## WRITTEN TASK
Nothing in the records may change when you print them out again.

#####

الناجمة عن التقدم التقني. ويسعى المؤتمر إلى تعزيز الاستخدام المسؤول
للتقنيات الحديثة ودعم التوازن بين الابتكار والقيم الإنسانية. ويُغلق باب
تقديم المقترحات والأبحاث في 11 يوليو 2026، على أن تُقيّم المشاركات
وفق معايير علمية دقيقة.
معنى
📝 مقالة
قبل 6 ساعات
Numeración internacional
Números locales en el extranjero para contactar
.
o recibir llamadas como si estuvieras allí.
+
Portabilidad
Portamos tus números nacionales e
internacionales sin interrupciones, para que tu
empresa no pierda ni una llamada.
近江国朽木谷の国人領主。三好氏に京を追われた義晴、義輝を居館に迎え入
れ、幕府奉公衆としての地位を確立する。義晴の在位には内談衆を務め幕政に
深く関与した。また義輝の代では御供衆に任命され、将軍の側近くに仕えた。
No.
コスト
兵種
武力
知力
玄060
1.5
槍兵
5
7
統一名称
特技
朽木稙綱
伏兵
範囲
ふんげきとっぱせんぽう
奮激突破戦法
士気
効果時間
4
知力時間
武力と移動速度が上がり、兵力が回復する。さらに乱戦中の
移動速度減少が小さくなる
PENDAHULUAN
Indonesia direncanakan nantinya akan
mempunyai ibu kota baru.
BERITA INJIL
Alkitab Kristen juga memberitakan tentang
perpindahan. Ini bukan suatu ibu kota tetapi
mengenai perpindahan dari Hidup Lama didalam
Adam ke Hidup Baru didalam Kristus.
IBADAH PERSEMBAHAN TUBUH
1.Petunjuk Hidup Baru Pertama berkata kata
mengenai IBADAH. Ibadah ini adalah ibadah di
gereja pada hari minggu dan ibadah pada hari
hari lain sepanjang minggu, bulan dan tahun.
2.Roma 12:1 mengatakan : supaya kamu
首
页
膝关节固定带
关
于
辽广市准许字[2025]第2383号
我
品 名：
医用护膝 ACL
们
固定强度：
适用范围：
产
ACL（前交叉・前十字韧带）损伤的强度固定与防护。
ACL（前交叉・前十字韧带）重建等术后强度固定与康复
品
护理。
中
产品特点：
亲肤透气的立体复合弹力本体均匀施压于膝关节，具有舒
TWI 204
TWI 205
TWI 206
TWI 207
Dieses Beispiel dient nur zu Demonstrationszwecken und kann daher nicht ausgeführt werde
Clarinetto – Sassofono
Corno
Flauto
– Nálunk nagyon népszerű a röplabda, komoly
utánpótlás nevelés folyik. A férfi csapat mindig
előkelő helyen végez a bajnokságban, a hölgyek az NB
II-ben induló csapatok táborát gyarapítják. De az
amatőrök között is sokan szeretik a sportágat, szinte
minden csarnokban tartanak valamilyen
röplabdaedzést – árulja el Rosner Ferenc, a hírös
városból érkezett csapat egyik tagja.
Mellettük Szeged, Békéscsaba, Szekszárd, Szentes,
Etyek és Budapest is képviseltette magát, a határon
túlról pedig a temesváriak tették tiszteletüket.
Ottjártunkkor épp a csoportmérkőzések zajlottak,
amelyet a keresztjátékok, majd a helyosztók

#####

## RESPONSE TO THIS EXERCISE
الناجمة عن التقدم التقني. ويسعى المؤتمر إلى تعزيز الاستخدام المسؤول
للتقنيات الحديثة ودعم التوازن بين الابتكار والقيم الإنسانية. ويُغلق باب
تقديم المقترحات والأبحاث في 11 يوليو 2026، على أن تُقيّم المشاركات
وفق معايير علمية دقيقة.
معنى
📝 مقالة
قبل 6 ساعات
Numeración internacional
Números locales en el extranjero para contactar
.
o recibir llamadas como si estuvieras allí.
+
Portabilidad
Portamos tus números nacionales e
internacionales sin interrupciones, para que tu
empresa no pierda ni una llamada.
近江国朽木谷の国人領主。三好氏に京を追われた義晴、義輝を居館に迎え入
れ、幕府奉公衆としての地位を確立する。義晴の在位には内談衆を務め幕政に
深く関与した。また義輝の代では御供衆に任命され、将軍の側近くに仕えた。
No.
コスト
兵種
武力
知力
玄060
1.5
槍兵
5
7
統一名称
特技
朽木稙綱
伏兵
範囲
ふんげきとっぱせんぽう
奮激突破戦法
士気
効果時間
4
知力時間
武力と移動速度が上がり、兵力が回復する。さらに乱戦中の
移動速度減少が小さくなる
PENDAHULUAN
Indonesia direncanakan nantinya akan
mempunyai ibu kota baru.
BERITA INJIL
Alkitab Kristen juga memberitakan tentang
perpindahan. Ini bukan suatu ibu kota tetapi
mengenai perpindahan dari Hidup Lama didalam
Adam ke Hidup Baru didalam Kristus.
IBADAH PERSEMBAHAN TUBUH
1.Petunjuk Hidup Baru Pertama berkata kata
mengenai IBADAH. Ibadah ini adalah ibadah di
gereja pada hari minggu dan ibadah pada hari
hari lain sepanjang minggu, bulan dan tahun.
2.Roma 12:1 mengatakan : supaya kamu
首
页
膝关节固定带
关
于
辽广市准许字[2025]第2383号
我
品 名：
医用护膝 ACL
们
固定强度：
适用范围：
产
ACL（前交叉・前十字韧带）损伤的强度固定与防护。
ACL（前交叉・前十字韧带）重建等术后强度固定与康复
品
护理。
中
产品特点：
亲肤透气的立体复合弹力本体均匀施压于膝关节，具有舒
TWI 204
TWI 205
TWI 206
TWI 207
Dieses Beispiel dient nur zu Demonstrationszwecken und kann daher nicht ausgeführt werde
Clarinetto – Sassofono
Corno
Flauto
– Nálunk nagyon népszerű a röplabda, komoly
utánpótlás nevelés folyik. A férfi csapat mindig
előkelő helyen végez a bajnokságban, a hölgyek az NB
II-ben induló csapatok táborát gyarapítják. De az
amatőrök között is sokan szeretik a sportágat, szinte
minden csarnokban tartanak valamilyen
röplabdaedzést – árulja el Rosner Ferenc, a hírös
városból érkezett csapat egyik tagja.
Mellettük Szeged, Békéscsaba, Szekszárd, Szentes,
Etyek és Budapest is képviseltette magát, a határon
túlról pedig a temesváriak tették tiszteletüket.
Ottjártunkkor épp a csoportmérkőzések zajlottak,
amelyet a keresztjátékok, majd a helyosztók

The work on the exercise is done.